- Engana-se, senhor! - gritou Morrel, levantando-se num joelho, com o coração trespassado por uma dor mais aguda do que todas as que experimentara até ali. - Engana-se: Valentine, morta como está, precisa não apenas de um padre, mas também de um vingador. Sr. de Villefort, mande buscar o padre; eu serei o vingador.
- Que quer dizer, senhor? - murmurou Villefort, tremendo perante esta nova inspiração do delírio de Morrel.
- Quero dizer - continuou Morrel - que há dois homens em si, senhor. O pai já chorou o bastante; agora é a vez de o procurador régio assumir as suas funções.
Os olhos de Noirtier cintilaram e Avrigny aproximou-se.

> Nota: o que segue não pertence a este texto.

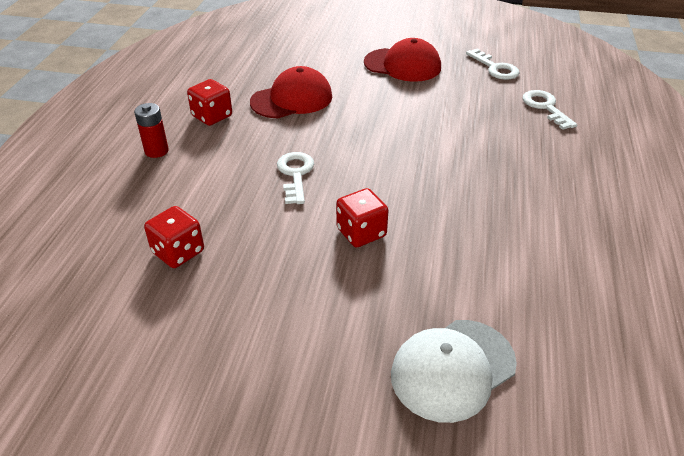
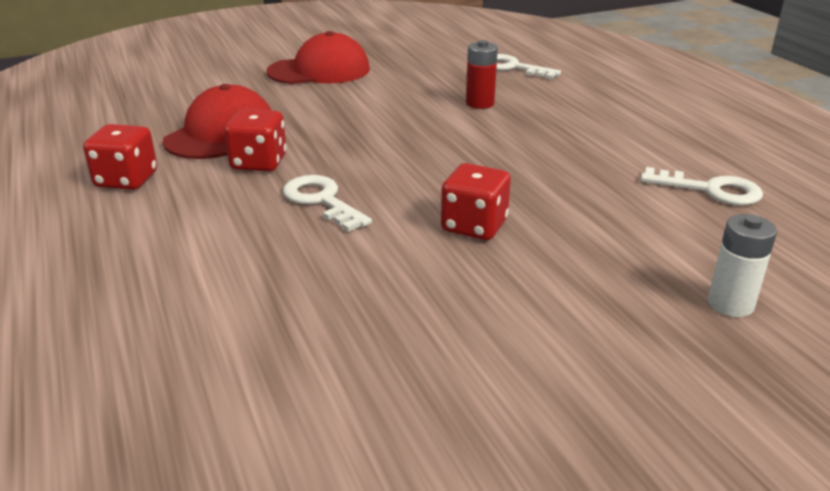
camera: 35 degrees left, 10 degrees down
red battery [134,103,169,158] -> red battery moved to [466,40,498,109]
red dice [144,206,204,268] -> red dice moved to [224,109,286,172]
white cap [391,320,517,423] -> white battery [708,214,777,317]
white key [466,48,520,80] -> white key moved to [641,167,763,205]

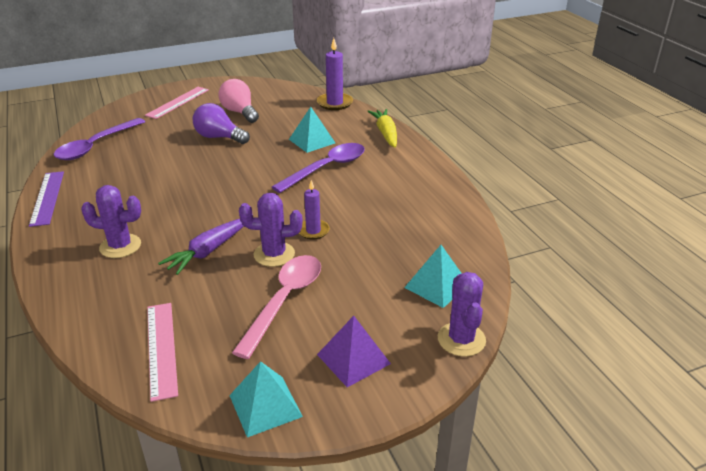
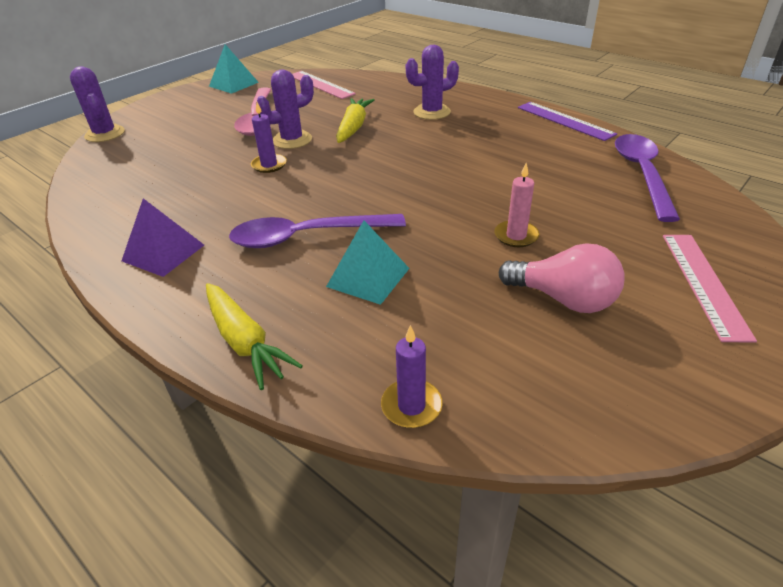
camera: 155 degrees right, 5 degrees up
purple carrot [158,219,244,275] -> yellow carrot [336,98,375,143]
purple light bulb [193,103,250,144] -> pink candle [494,163,540,247]
purple spoon [272,143,365,193] -> purple spoon turned 60 degrees clockwise [229,214,406,248]
purple candle [317,38,353,110] -> purple candle [381,325,443,428], size x0.65
purple pyramid [317,316,391,387] -> purple pyramid moved to [121,198,204,277]
turquoise pyramid [404,245,462,308] -> none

- Senhor - continuou o rapaz, recolhendo com os olhos todos os sentimentos que se revelavam no rosto dos presentes -, sei o que digo e o senhor sabe tão bem como eu o que vou dizer: Valentine morreu assassinada!
Villefort baixou a cabeça; Avrigny deu mais um passo; Noirtier disse «sim» com os olhos.
- Ora, senhor - continuou Morrel -, no tempo em que vivemos, uma pessoa, mesmo que não fosse jovem, bela e adorável como era Valentine, não desaparece violentamente do mundo sem que se peçam contas do seu desaparecimento. Vamos, Sr. Procurador Régio - acrescentou Morrel com crescente veemência -, nada de piedade! Denuncio-lhe o crime, procure o assassino!
E o seu olhar implacável interrogava Villefort, que, por sua vez, apelava com o olhar ora para Noirtier, ora para Avrigny. Mas em vez de encontrar auxílio no pai ou no médico, Villefort só encontrou neles um olhar tão inflexível como o de Morrel.
- Sim - pestanejou o velho.
- Sem dúvida! - disse Avrigny.
- Senhor - replicou Villefort, procurando lutar contra aquela tripla vontade e contra a sua própria emoção -, senhor, está enganado, não se cometem crimes em minha casa. A fatalidade persegue-me, Deus põe-me à prova. É horrível pensar semelhante coisa, mas não se assassina ninguém! Os olhos de Noirtier chamejaram e Avrigny abriu a boca para falar.
Morrel estendeu o braço pedindo silêncio.
- E eu digo-lhe que se mata aqui! - replicou Morrel em voz baixa, mas que nada perdeu da sua vibração terrível. - Digo- lhe que esta é a quarta vítima em quatro meses. Digo-lhe que já uma vez, há quatro dias, tentaram envenenar Valentine, e que só o não conseguiram devido às precauções tomadas pelo Sr. Noirtier! Digo-lhe que duplicaram a dose ou mudaram de veneno, e que desta vez triunfaram! Digo-lhe que o senhor sabe tudo isto tão bem como eu, pois aquele senhor preveniu-o como médico e como amigo.
- O senhor delira! - protestou Villefort, debatendo-se em vão no círculo onde se sentia preso.